• Exercise data:
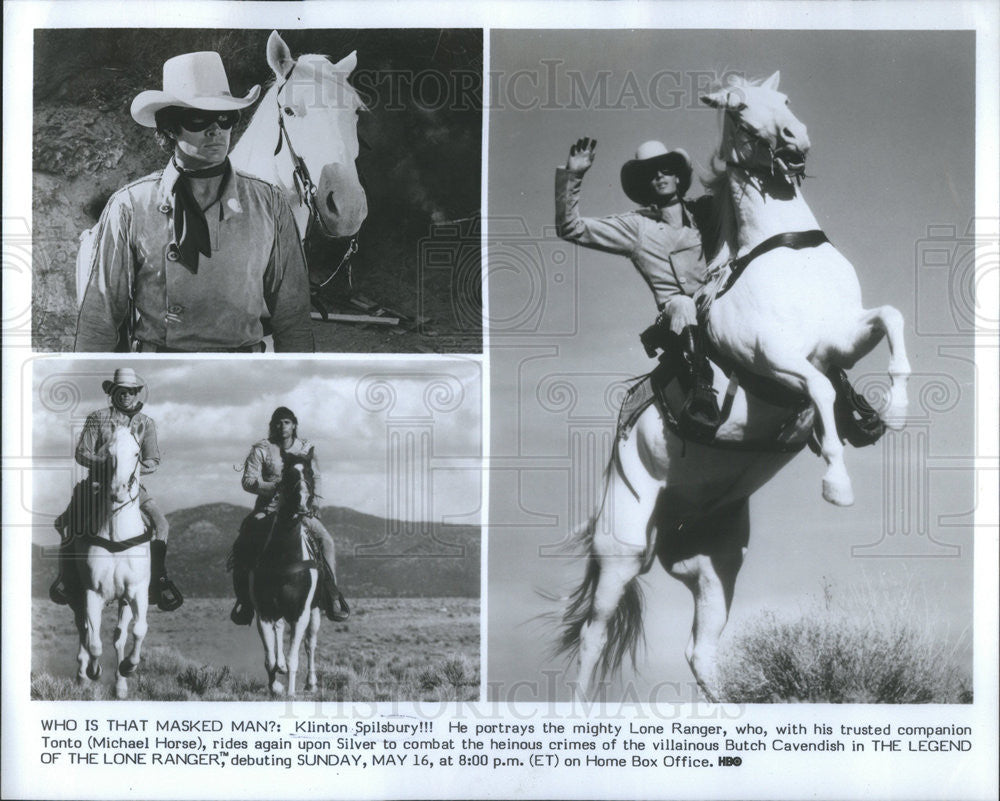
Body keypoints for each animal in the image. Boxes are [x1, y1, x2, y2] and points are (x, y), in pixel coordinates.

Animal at [73, 428, 150, 696]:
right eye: (108, 453)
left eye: (137, 452)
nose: (117, 491)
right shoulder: (91, 592)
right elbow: (94, 643)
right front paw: (94, 671)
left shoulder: (137, 590)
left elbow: (138, 630)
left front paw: (128, 667)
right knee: (84, 632)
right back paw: (82, 677)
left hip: (123, 601)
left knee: (119, 636)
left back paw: (120, 685)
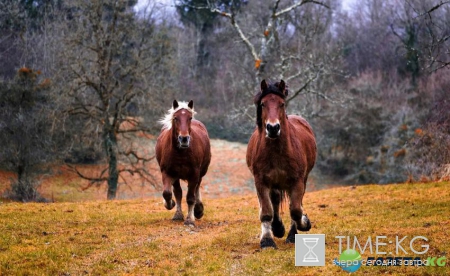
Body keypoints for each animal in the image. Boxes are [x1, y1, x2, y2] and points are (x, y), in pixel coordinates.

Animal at [246, 79, 316, 248]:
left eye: (282, 104)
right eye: (263, 104)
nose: (273, 128)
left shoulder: (297, 181)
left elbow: (296, 210)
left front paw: (304, 224)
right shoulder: (261, 181)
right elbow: (266, 211)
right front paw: (267, 240)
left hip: (301, 180)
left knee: (294, 203)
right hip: (275, 183)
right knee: (275, 200)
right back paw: (277, 228)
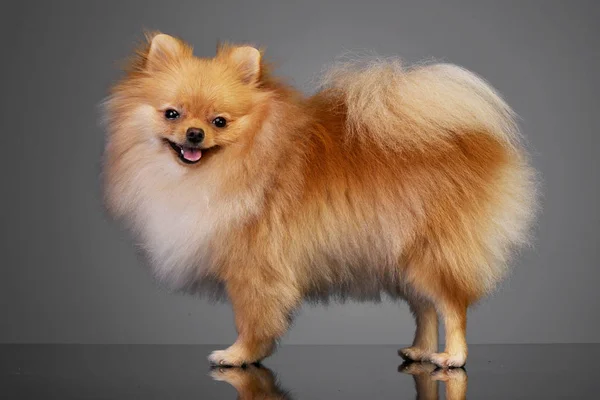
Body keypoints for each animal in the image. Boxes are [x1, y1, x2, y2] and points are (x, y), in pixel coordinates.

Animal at [102, 32, 536, 368]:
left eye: (219, 121)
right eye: (172, 114)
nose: (194, 134)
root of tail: (476, 140)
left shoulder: (254, 270)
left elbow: (251, 320)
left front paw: (239, 355)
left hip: (434, 253)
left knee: (452, 306)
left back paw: (452, 357)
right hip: (404, 257)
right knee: (426, 308)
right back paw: (420, 350)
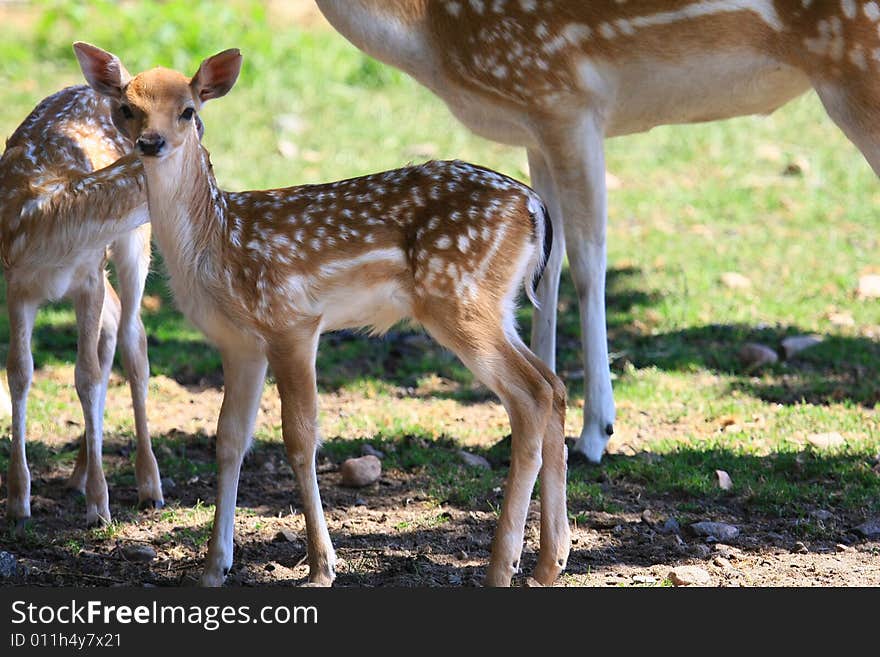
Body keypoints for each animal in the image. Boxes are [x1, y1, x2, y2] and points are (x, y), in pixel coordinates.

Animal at [0, 83, 163, 524]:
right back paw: (77, 474)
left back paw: (149, 486)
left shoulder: (89, 276)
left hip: (132, 245)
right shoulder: (16, 285)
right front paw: (18, 502)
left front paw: (99, 506)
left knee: (133, 337)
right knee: (113, 326)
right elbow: (19, 371)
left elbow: (86, 374)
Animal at [75, 42, 572, 584]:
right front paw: (213, 567)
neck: (216, 244)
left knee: (530, 396)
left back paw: (503, 566)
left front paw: (320, 567)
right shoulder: (239, 343)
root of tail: (535, 207)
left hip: (458, 298)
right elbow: (229, 441)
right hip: (496, 306)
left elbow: (299, 440)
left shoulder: (291, 322)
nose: (151, 142)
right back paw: (550, 561)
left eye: (188, 109)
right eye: (127, 108)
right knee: (554, 386)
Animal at [312, 0, 876, 462]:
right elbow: (544, 268)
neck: (429, 33)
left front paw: (594, 434)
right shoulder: (534, 125)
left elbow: (587, 262)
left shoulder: (565, 98)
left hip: (857, 65)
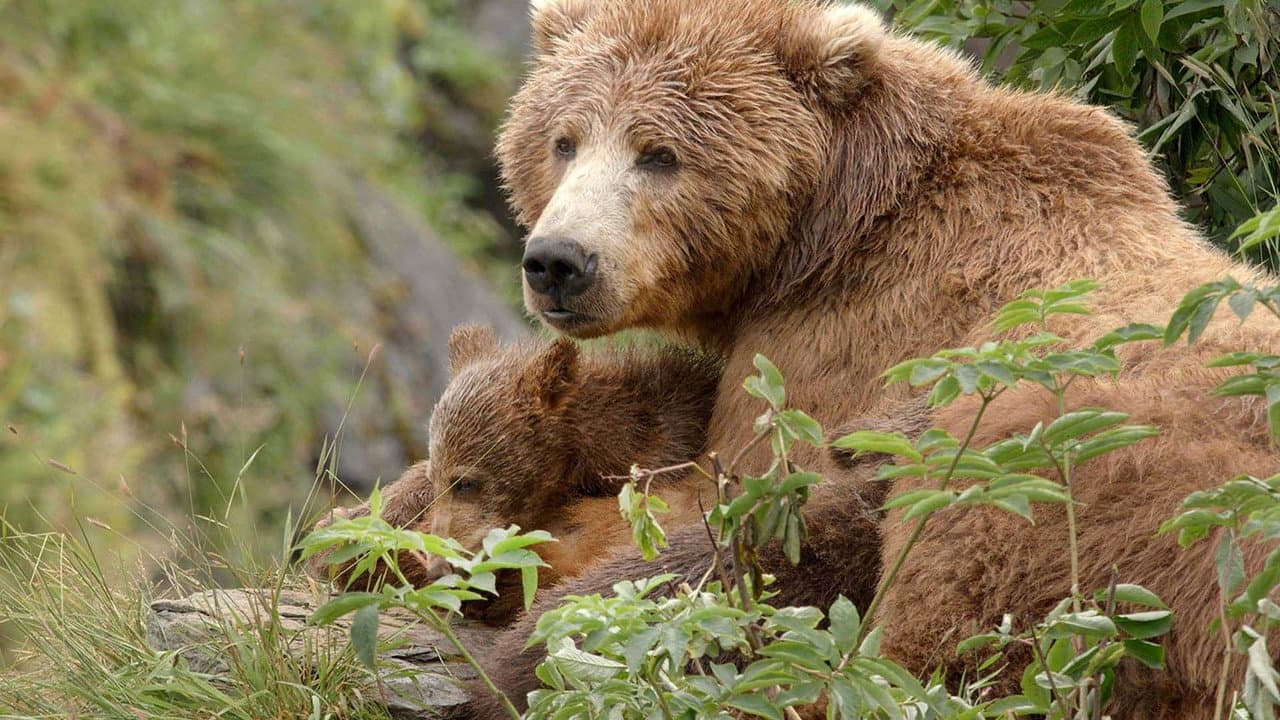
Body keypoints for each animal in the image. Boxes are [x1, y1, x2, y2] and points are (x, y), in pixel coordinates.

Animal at [469, 0, 1280, 716]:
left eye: (659, 154)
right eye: (563, 140)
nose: (559, 261)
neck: (825, 231)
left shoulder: (837, 345)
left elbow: (711, 496)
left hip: (1067, 472)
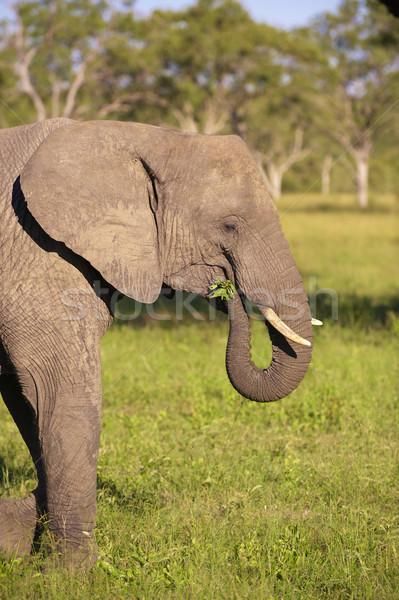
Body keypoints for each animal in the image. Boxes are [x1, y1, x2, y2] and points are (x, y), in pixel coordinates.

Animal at [0, 118, 314, 568]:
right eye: (229, 226)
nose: (224, 289)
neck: (138, 137)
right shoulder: (36, 252)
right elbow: (60, 386)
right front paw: (69, 571)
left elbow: (28, 397)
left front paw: (28, 537)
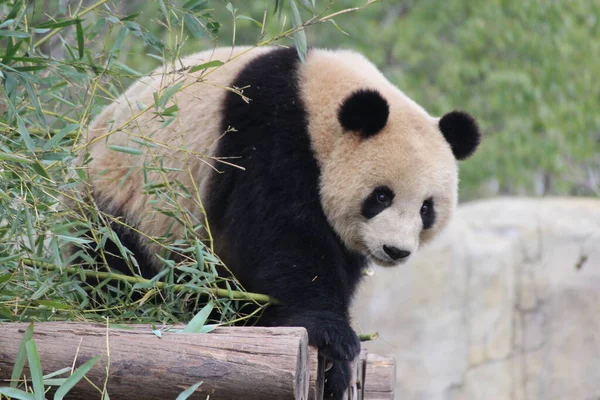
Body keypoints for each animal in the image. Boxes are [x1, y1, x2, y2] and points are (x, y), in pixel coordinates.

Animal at [72, 46, 480, 396]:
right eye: (382, 196)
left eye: (426, 208)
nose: (396, 251)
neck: (315, 101)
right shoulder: (268, 135)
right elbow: (283, 238)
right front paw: (334, 338)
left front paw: (337, 365)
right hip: (127, 200)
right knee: (114, 259)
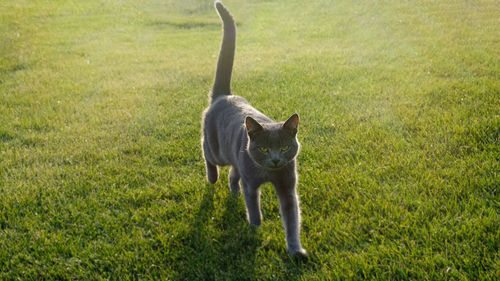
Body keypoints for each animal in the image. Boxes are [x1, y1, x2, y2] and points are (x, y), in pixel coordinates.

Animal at [201, 0, 306, 258]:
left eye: (285, 147)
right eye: (264, 149)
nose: (276, 160)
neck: (269, 174)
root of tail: (224, 95)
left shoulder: (288, 186)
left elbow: (292, 219)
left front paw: (295, 250)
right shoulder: (251, 184)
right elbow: (254, 208)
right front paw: (255, 229)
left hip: (236, 157)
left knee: (233, 173)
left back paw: (231, 189)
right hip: (217, 150)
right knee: (206, 153)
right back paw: (212, 177)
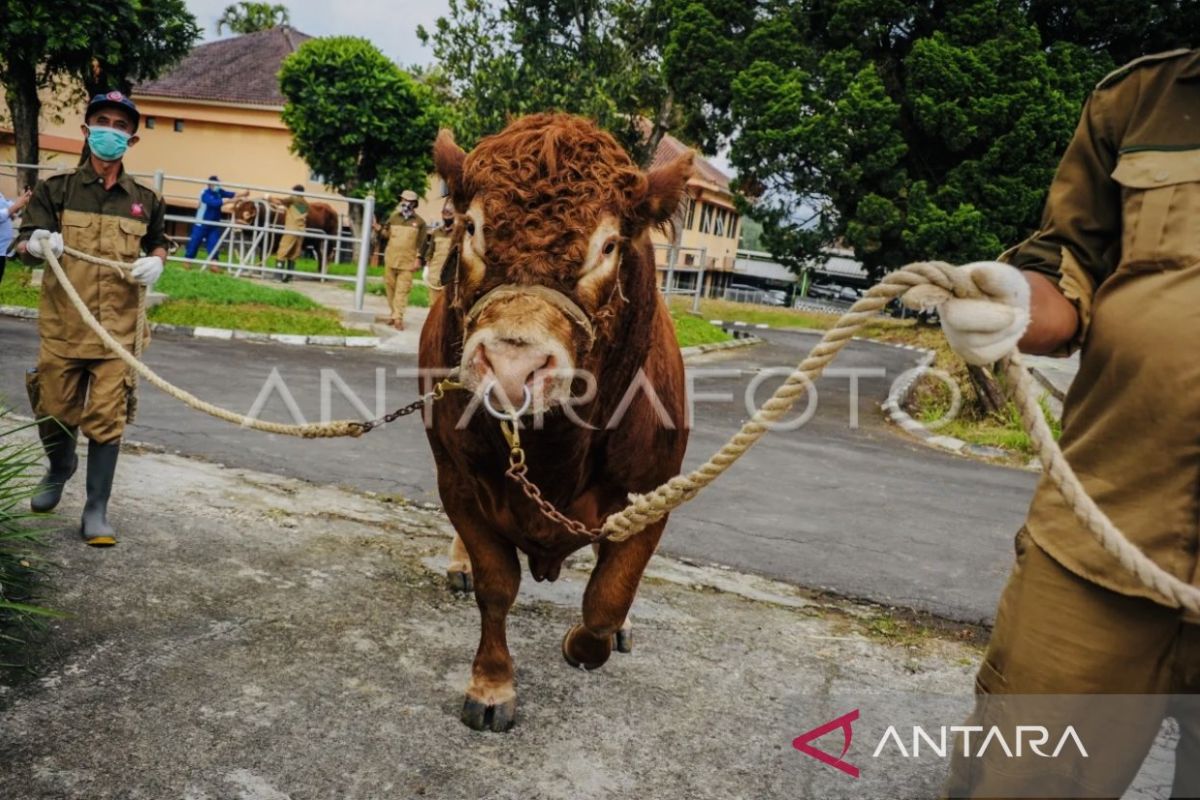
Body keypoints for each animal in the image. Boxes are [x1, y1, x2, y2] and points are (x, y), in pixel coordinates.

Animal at [417, 112, 696, 734]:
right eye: (471, 227)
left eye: (609, 245)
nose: (510, 366)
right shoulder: (458, 478)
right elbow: (497, 584)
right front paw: (491, 685)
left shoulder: (654, 489)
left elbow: (607, 599)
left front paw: (588, 643)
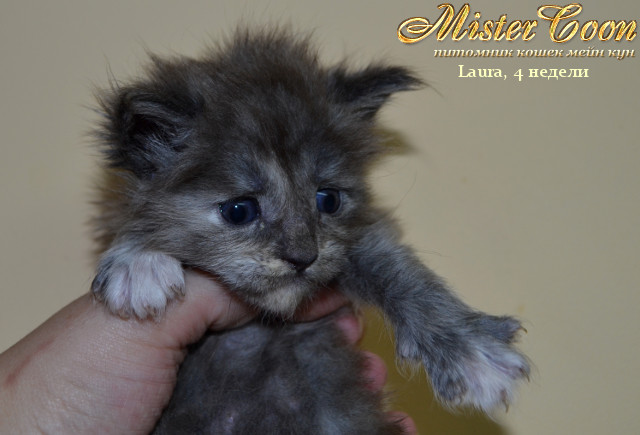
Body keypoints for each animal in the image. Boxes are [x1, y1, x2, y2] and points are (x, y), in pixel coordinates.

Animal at [91, 28, 530, 434]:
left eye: (328, 200)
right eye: (240, 210)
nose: (303, 258)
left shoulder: (358, 235)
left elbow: (395, 268)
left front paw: (470, 351)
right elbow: (125, 220)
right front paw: (138, 261)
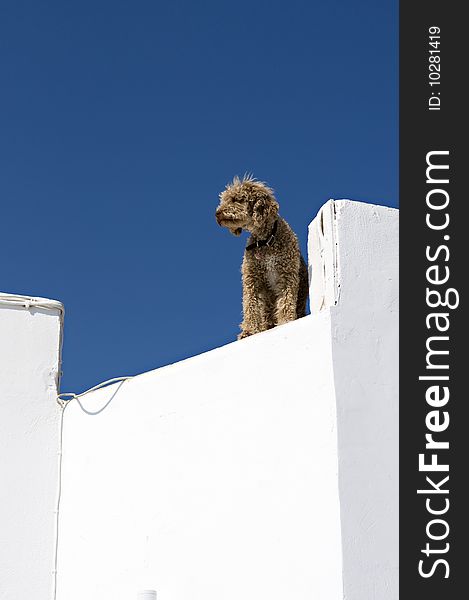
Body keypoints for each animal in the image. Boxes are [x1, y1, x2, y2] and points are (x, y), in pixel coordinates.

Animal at [215, 176, 308, 340]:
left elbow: (286, 302)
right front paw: (251, 330)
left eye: (236, 199)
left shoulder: (287, 275)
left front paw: (285, 322)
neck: (265, 241)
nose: (217, 213)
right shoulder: (252, 280)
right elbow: (251, 306)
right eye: (224, 199)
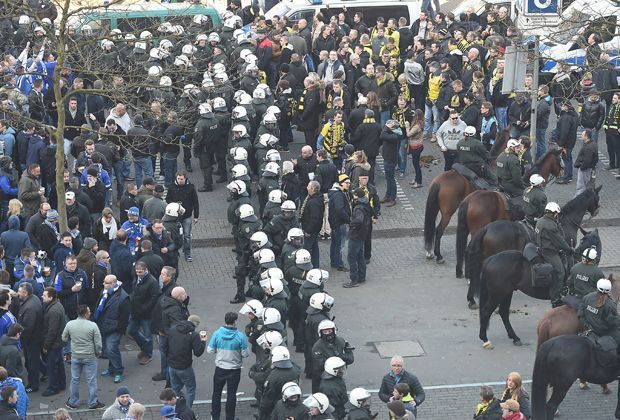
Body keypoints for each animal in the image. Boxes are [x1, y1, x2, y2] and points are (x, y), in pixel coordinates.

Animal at [470, 186, 600, 348]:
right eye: (597, 197)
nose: (596, 210)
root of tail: (487, 228)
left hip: (505, 290)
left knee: (502, 310)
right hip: (498, 292)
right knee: (487, 311)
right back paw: (485, 338)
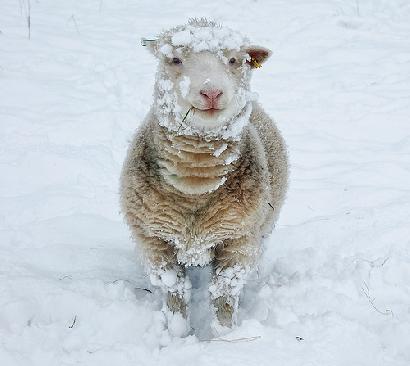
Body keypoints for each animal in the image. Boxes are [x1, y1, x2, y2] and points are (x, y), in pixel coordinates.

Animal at [120, 18, 288, 336]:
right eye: (175, 59)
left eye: (234, 60)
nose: (211, 93)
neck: (195, 184)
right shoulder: (154, 241)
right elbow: (175, 291)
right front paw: (177, 332)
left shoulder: (237, 242)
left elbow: (224, 294)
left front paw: (226, 335)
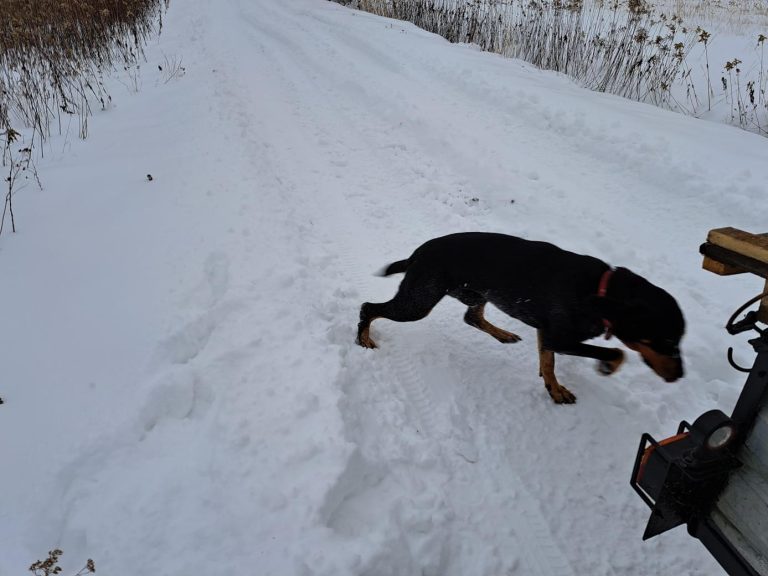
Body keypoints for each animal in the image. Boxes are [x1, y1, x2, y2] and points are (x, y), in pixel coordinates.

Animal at [354, 232, 684, 402]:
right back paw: (364, 339)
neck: (601, 290)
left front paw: (553, 387)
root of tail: (417, 253)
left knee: (472, 318)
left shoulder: (547, 333)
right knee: (368, 308)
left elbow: (547, 362)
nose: (680, 375)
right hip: (419, 301)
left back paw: (503, 333)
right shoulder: (559, 337)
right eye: (666, 341)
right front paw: (604, 367)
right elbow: (616, 352)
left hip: (476, 293)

• What is expected:
Transcribe each line above verbatim, with the pictures left out.

• Finished task:
Body keypoints for each animal in the image. Boxes are [x1, y1, x2, y2] and points are (x, y), in pixel coordinates.

Animal at [73, 428, 150, 696]:
right eye: (108, 453)
left eye: (137, 452)
nose: (117, 491)
right shoulder: (91, 592)
right elbow: (94, 643)
right front paw: (94, 671)
left shoulder: (137, 590)
left elbow: (138, 630)
left front paw: (128, 667)
right knee: (84, 632)
right back paw: (82, 677)
left hip: (123, 601)
left knee: (119, 636)
left back paw: (120, 685)
Body keypoints for each animal in the image. Boxes are [x1, y1, x2, y2] and points are (x, y), in pixel coordinates.

Animal at [246, 79, 316, 248]:
left eye: (282, 104)
right eye: (263, 104)
nose: (273, 128)
left shoulder: (297, 181)
left elbow: (296, 210)
left front paw: (304, 224)
right shoulder: (261, 181)
right elbow: (266, 211)
right front paw: (267, 240)
left hip: (301, 180)
left knee: (294, 203)
right hip: (275, 183)
right knee: (275, 200)
right back paw: (277, 228)
Body keypoints for each animal in the image. Boxes are [x1, y1, x2, y2] and points are (x, y), in pixel coordinates.

Animal at [102, 32, 536, 368]:
left eye: (219, 121)
right eye: (172, 114)
nose: (194, 134)
root of tail: (476, 140)
left shoulder: (254, 270)
left elbow: (251, 320)
left front paw: (239, 355)
left hip: (434, 253)
left knee: (452, 306)
left back paw: (452, 357)
right hip: (404, 257)
right knee: (426, 308)
right back paw: (420, 350)
Body keypoints for each animal in the image. Boxes are [x1, y1, x2, y2] and points are (x, y), in pixel coordinates.

Animal at [0, 83, 163, 524]:
right back paw: (77, 474)
left back paw: (149, 486)
left shoulder: (89, 276)
left hip: (132, 245)
right shoulder: (16, 285)
right front paw: (18, 502)
left front paw: (99, 506)
left knee: (133, 337)
right knee: (113, 326)
right elbow: (19, 371)
left elbow: (86, 374)
Animal at [75, 42, 572, 584]:
right front paw: (213, 567)
neck: (216, 244)
left knee: (530, 396)
left back paw: (503, 566)
left front paw: (320, 567)
right shoulder: (239, 343)
root of tail: (535, 207)
left hip: (458, 298)
right elbow: (229, 441)
right hip: (496, 306)
left elbow: (299, 440)
left shoulder: (291, 322)
nose: (151, 142)
right back paw: (550, 561)
left eye: (188, 109)
right eye: (127, 108)
right knee: (554, 386)
Animal at [312, 0, 876, 462]:
right elbow: (544, 268)
neck: (429, 33)
left front paw: (594, 434)
right shoulder: (534, 125)
left elbow: (587, 262)
left shoulder: (565, 98)
left hip: (857, 65)
Body keypoints for each animal in the image. Boxes are [x1, y1, x2, y2] and points are (x, y), in pixel coordinates.

Animal at [469, 0, 1280, 716]:
left eye: (659, 154)
right eye: (563, 140)
nose: (559, 261)
neck: (825, 231)
left shoulder: (837, 345)
left elbow: (711, 496)
left hip: (1067, 472)
Body keypoints for each animal in the image. Boxes are [x1, y1, x2, y2] and points are (x, y), in pixel coordinates.

Animal at [0, 118, 314, 568]:
right eye: (229, 226)
nose: (224, 289)
neck: (138, 137)
right shoulder: (36, 252)
right elbow: (60, 386)
right front paw: (69, 571)
left elbow: (28, 397)
left front paw: (28, 537)
Body keypoints for each animal in the image. Boxes are [x1, y1, x2, y2] and points are (x, y), in pixel coordinates.

Animal at [72, 46, 480, 396]:
right eye: (382, 196)
left eye: (426, 208)
nose: (396, 251)
neck: (315, 101)
right shoulder: (268, 135)
right elbow: (283, 238)
right front paw: (334, 338)
left front paw: (337, 365)
right hip: (127, 200)
right knee: (114, 259)
Body keypoints for each animal in the image. Boxes are [x1, y1, x2, y2] and points are (x, y), in pixel coordinates.

Animal at [201, 0, 306, 258]:
left eye: (285, 147)
right eye: (264, 149)
nose: (276, 160)
neck: (269, 174)
root of tail: (224, 95)
left shoulder: (288, 186)
left elbow: (292, 219)
left front paw: (295, 250)
right shoulder: (251, 184)
right elbow: (254, 208)
right front paw: (255, 229)
left hip: (236, 157)
left knee: (233, 173)
left back paw: (231, 189)
right hip: (217, 150)
right knee: (206, 153)
right back paw: (212, 177)
Body keypoints for each animal in the image. Boxes are [x1, y1, x2, y2] and points are (x, y), in pixel coordinates.

Animal at [417, 112, 696, 734]:
right eye: (471, 227)
left eye: (609, 245)
nose: (510, 366)
right shoulder: (458, 478)
right elbow: (497, 584)
right front paw: (491, 685)
left shoulder: (654, 489)
left elbow: (607, 599)
left front paw: (588, 643)
Body keypoints for each animal in the image. Boxes are [x1, y1, x2, y2] and points are (x, y), in pixel coordinates.

Animal at [91, 28, 530, 434]:
left eye: (328, 200)
right eye: (240, 210)
nose: (303, 258)
left shoulder: (358, 235)
left elbow: (395, 268)
left front paw: (470, 351)
right elbow: (125, 220)
right front paw: (138, 261)
Body keypoints for each animal in the image. Boxes are [x1, y1, x2, y2] and points are (x, y), in pixel coordinates.

Animal at [215, 176, 308, 340]:
left elbow: (286, 302)
right front paw: (251, 330)
left eye: (236, 199)
left shoulder: (287, 275)
left front paw: (285, 322)
neck: (265, 241)
nose: (217, 213)
right shoulder: (252, 280)
right elbow: (251, 306)
right eye: (224, 199)
Body keypoints for each animal in the image. Boxes are [x1, y1, x2, y2] and points are (x, y), in pixel coordinates.

Animal at [470, 186, 600, 348]:
right eye: (597, 197)
nose: (596, 210)
root of tail: (487, 228)
left hip: (505, 290)
left knee: (502, 310)
right hip: (498, 292)
right knee: (487, 311)
right back paw: (485, 338)
Body keypoints for each animal in the image. Boxes are [x1, y1, x2, y2] and points are (x, y), in pixel coordinates.

Animal at [120, 18, 288, 336]:
right eye: (175, 59)
left eye: (234, 60)
nose: (211, 93)
neck: (195, 184)
right shoulder: (154, 241)
right elbow: (175, 291)
right front paw: (177, 332)
left shoulder: (237, 242)
left elbow: (224, 294)
left front paw: (226, 335)
Body keypoints for each animal in the image. Boxes are [x1, y1, x2, y2] and points are (x, y), in pixel coordinates.

Animal at [354, 232, 684, 402]:
right back paw: (364, 339)
neck: (601, 290)
left front paw: (553, 387)
root of tail: (417, 253)
left knee: (472, 318)
left shoulder: (547, 333)
right knee: (368, 308)
left elbow: (547, 362)
nose: (680, 375)
right hip: (419, 301)
left back paw: (503, 333)
right shoulder: (559, 337)
right eye: (666, 341)
right front paw: (604, 367)
right elbow: (616, 352)
left hip: (476, 293)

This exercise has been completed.